__Exercise goal__:
Could you repeat the passage on the Texas Heartbeat Act word for word, from "This is a particularly" up to and including "democratically elected legislatures."?

__Exercise text__:
What makes the Texas Heartbeat Act unique among fetal heartbeat legislation is that it declares any non-government individual to have standing to sue. The claims of open bounty on abortion clinics are exaggerated, as generally only those close enough to the acts would have enough evidence to merit lawsuits. Presumably, those close enough would include the women who had the abortions, the father of the unborn children, any relatives or guardians of either, and possibly those within their inner circles.
If a state's attorney general isn't going to enforce the laws on the books, though, as Kaul admitted, who else is supposed to? It's shameful that a state attorney general cannot be expected to do what he or she was literally elected to do, and that he or she would flaunt it. The abortion issue makes abortion advocates act in curious ways, though.
The author of the bill, State Sen. Bryan Hughes, a Republican who is also an attorney, anticipated such a reaction from critics. Fortunately, he was given a platform to explain his reasonings for crafting the bill as he did, in an opinion column published in The Wall Street Journal, titled "The Texas Abortion Law Is Unconventional Because It Had to Be."
This is a particularly illuminating piece that is worth reading in its entirety, especially for those who are open to hearing arguments in favor of this provision. Here is where there are some particularly relevant excerpts though when it comes to enforcement:
One of the numerous unfortunate consequences of Roe is that many people mistakenly believe any regulation on abortion must be illegitimate. This is not so. The Supreme Court does not have the power to declare subjects off limits to democratically elected legislatures.
Yet prosecutors from across the country—including district attorneys from Dallas, Bexar, Nueces and Fort Bend counties in Texas—have announced their refusal to enforce laws regulating abortion, even before they become law and before they’re litigated. Even if Roe is overturned, they say, they won’t enforce democratically passed abortion laws. If officials sworn to enforce state laws pre-emptively decide they won’t do it, even when the laws are passed and ratified and have not been challenged in the courts, state legislators are obliged to get creative.
He also offered persuasive arguments as to how private citizens may be the ones with standing:
Many crimes have a civil analog. Someone who commits a criminal assault, for instance, may be sued in civil court for assault and battery (recall the civil O.J. Simpson trial). Someone who steals property from another may be pursued for the civil tort of conversion. In almost every case, the person wronged, and therefore the person who brings the claim, is the plaintiff.

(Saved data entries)
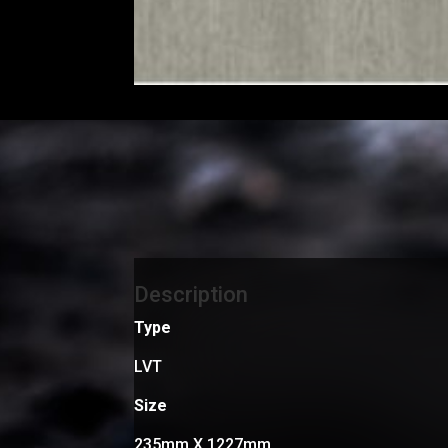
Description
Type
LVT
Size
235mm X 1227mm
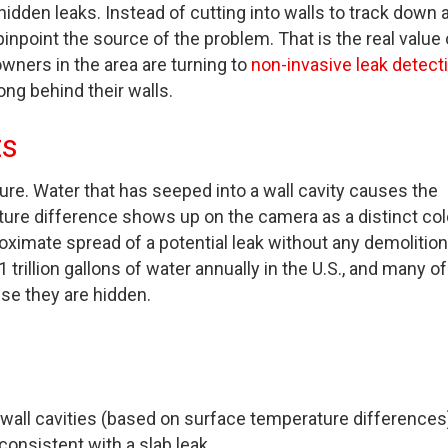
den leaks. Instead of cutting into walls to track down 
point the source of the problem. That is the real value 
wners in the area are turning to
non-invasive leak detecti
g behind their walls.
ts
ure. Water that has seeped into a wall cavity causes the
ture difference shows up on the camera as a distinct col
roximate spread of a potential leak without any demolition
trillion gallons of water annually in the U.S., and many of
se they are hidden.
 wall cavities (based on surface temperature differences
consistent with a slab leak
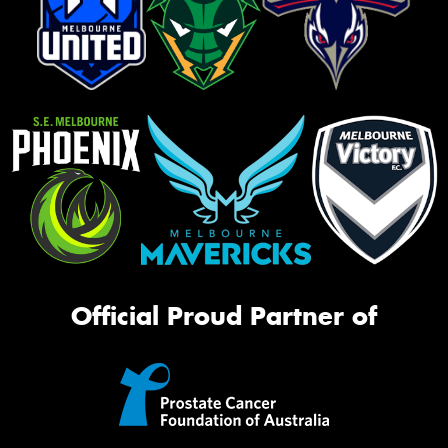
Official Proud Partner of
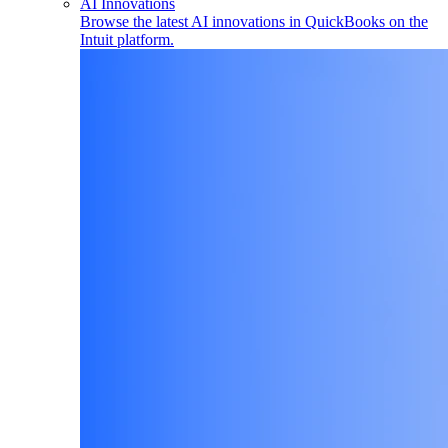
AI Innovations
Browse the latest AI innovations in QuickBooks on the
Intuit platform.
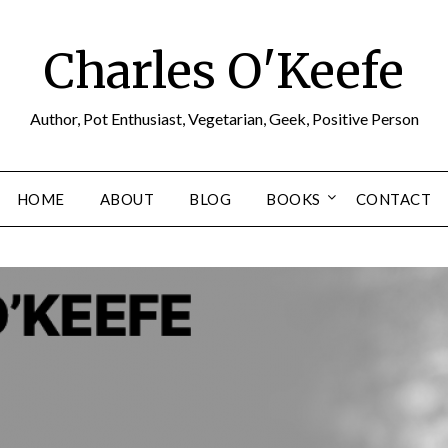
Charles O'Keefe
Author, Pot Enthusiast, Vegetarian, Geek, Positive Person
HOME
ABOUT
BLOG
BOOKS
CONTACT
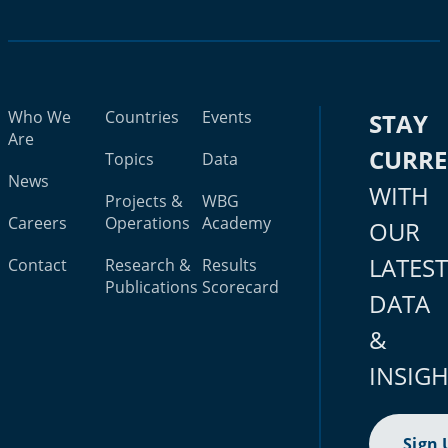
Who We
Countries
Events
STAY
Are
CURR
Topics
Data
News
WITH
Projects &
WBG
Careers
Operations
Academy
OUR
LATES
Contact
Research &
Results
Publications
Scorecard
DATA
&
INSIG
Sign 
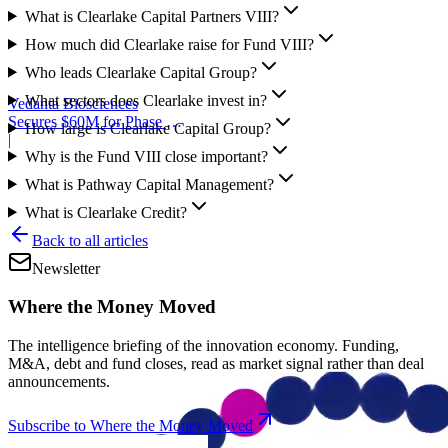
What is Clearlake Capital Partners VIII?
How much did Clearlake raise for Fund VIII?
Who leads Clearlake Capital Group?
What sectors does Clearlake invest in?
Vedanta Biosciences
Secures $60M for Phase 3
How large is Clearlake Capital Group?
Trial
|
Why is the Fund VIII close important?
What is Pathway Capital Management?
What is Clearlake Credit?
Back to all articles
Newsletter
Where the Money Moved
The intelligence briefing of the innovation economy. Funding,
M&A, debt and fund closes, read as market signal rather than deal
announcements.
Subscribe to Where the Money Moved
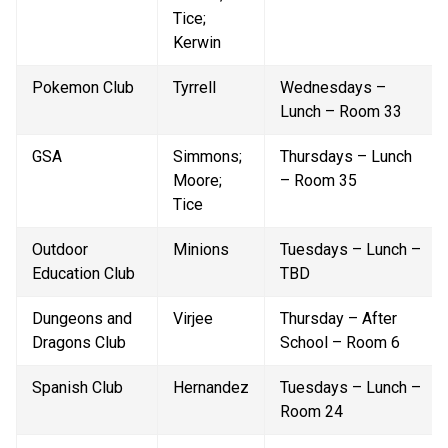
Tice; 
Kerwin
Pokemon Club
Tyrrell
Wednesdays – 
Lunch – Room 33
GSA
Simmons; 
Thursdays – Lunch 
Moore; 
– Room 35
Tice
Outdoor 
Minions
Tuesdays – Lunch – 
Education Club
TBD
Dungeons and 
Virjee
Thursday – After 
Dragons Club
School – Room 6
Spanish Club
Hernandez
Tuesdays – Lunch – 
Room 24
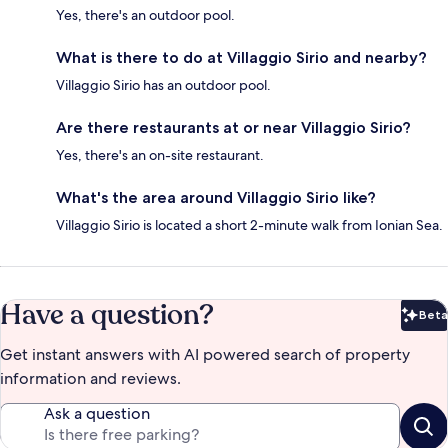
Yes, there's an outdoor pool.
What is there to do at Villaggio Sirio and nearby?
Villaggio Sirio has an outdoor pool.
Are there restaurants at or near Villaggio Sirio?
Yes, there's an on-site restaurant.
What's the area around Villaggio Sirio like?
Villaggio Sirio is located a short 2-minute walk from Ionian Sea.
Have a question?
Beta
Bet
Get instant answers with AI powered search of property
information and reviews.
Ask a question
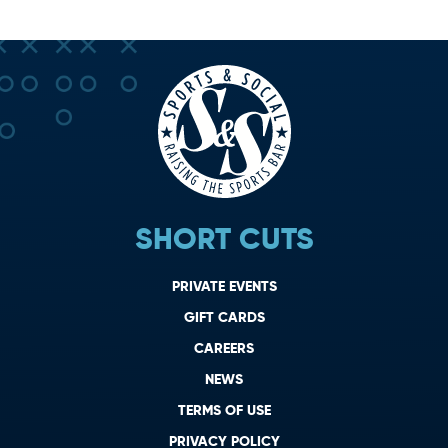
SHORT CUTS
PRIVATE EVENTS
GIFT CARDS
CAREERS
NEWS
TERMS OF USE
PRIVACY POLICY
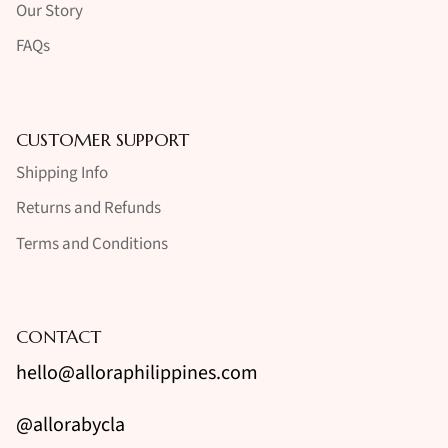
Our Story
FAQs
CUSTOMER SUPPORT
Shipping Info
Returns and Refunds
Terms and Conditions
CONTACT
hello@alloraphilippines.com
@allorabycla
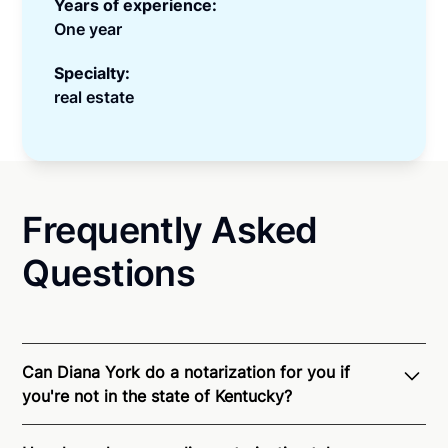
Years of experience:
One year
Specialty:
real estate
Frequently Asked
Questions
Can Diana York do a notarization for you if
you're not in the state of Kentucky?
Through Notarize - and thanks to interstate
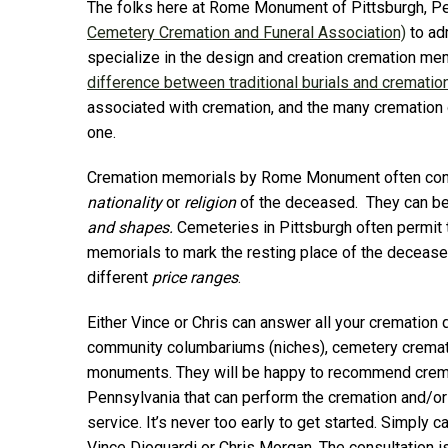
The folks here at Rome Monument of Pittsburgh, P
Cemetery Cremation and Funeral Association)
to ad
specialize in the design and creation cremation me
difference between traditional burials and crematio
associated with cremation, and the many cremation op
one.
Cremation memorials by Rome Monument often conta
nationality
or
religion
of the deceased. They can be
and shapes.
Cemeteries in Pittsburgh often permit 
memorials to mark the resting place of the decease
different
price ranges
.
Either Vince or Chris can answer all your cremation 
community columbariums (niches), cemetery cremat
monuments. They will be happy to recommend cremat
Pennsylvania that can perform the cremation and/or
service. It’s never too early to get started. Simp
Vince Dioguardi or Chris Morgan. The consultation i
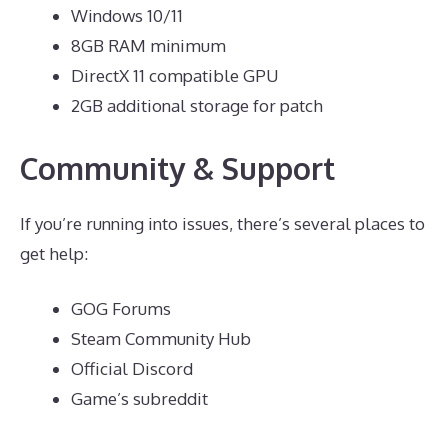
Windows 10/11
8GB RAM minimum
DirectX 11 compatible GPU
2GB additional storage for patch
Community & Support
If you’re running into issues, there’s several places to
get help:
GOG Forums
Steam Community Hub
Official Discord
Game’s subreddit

...

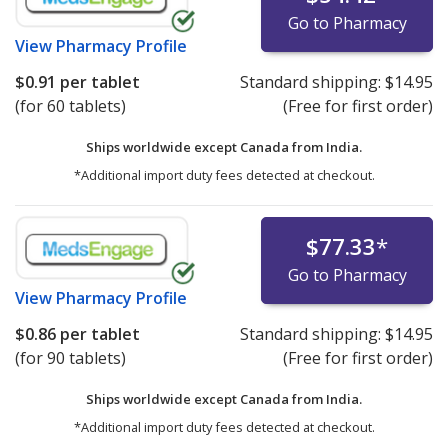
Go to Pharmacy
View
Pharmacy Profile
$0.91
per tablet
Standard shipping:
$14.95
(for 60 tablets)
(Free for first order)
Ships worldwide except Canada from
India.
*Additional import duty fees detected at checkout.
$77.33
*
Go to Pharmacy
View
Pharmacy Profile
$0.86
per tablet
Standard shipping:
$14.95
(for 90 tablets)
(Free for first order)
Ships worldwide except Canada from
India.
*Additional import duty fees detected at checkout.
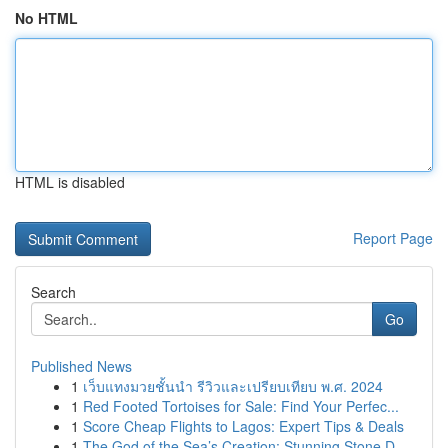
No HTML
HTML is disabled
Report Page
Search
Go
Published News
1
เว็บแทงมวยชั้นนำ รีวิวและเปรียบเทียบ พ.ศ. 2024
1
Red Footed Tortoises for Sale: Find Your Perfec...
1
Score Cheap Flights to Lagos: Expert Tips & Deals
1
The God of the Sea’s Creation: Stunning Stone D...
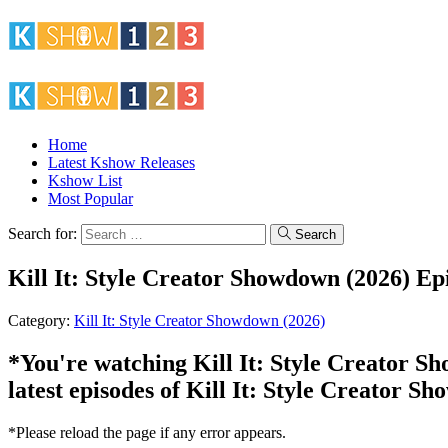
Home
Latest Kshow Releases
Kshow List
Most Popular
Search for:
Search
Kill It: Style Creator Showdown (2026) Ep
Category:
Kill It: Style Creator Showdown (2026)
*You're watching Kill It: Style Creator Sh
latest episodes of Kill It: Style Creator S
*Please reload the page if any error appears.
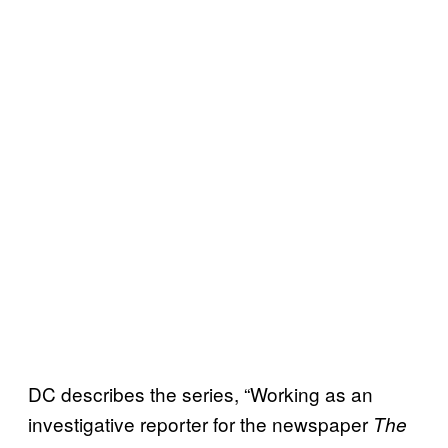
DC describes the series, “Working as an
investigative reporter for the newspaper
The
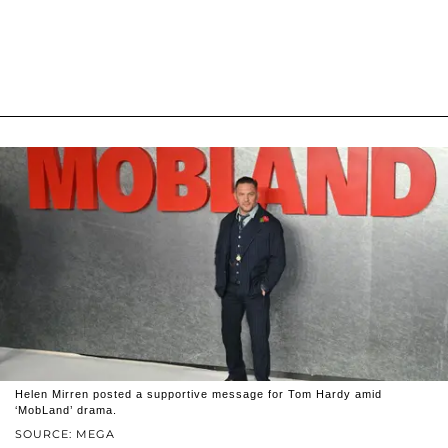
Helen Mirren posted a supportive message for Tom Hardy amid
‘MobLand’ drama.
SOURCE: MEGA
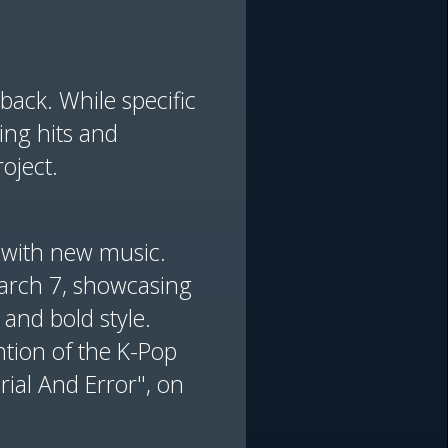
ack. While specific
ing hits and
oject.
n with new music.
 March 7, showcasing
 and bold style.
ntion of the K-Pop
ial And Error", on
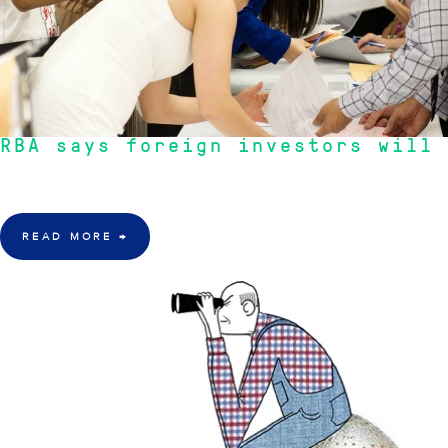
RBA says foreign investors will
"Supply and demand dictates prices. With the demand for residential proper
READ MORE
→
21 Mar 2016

__Task solution__:
This is a particularly illuminating piece that is worth reading in its entirety, especially for those who are open to hearing arguments in favor of this provision. Here is where there are some particularly relevant excerpts though when it comes to enforcement:
One of the numerous unfortunate consequences of Roe is that many people mistakenly believe any regulation on abortion must be illegitimate. This is not so. The Supreme Court does not have the power to declare subjects off limits to democratically elected legislatures.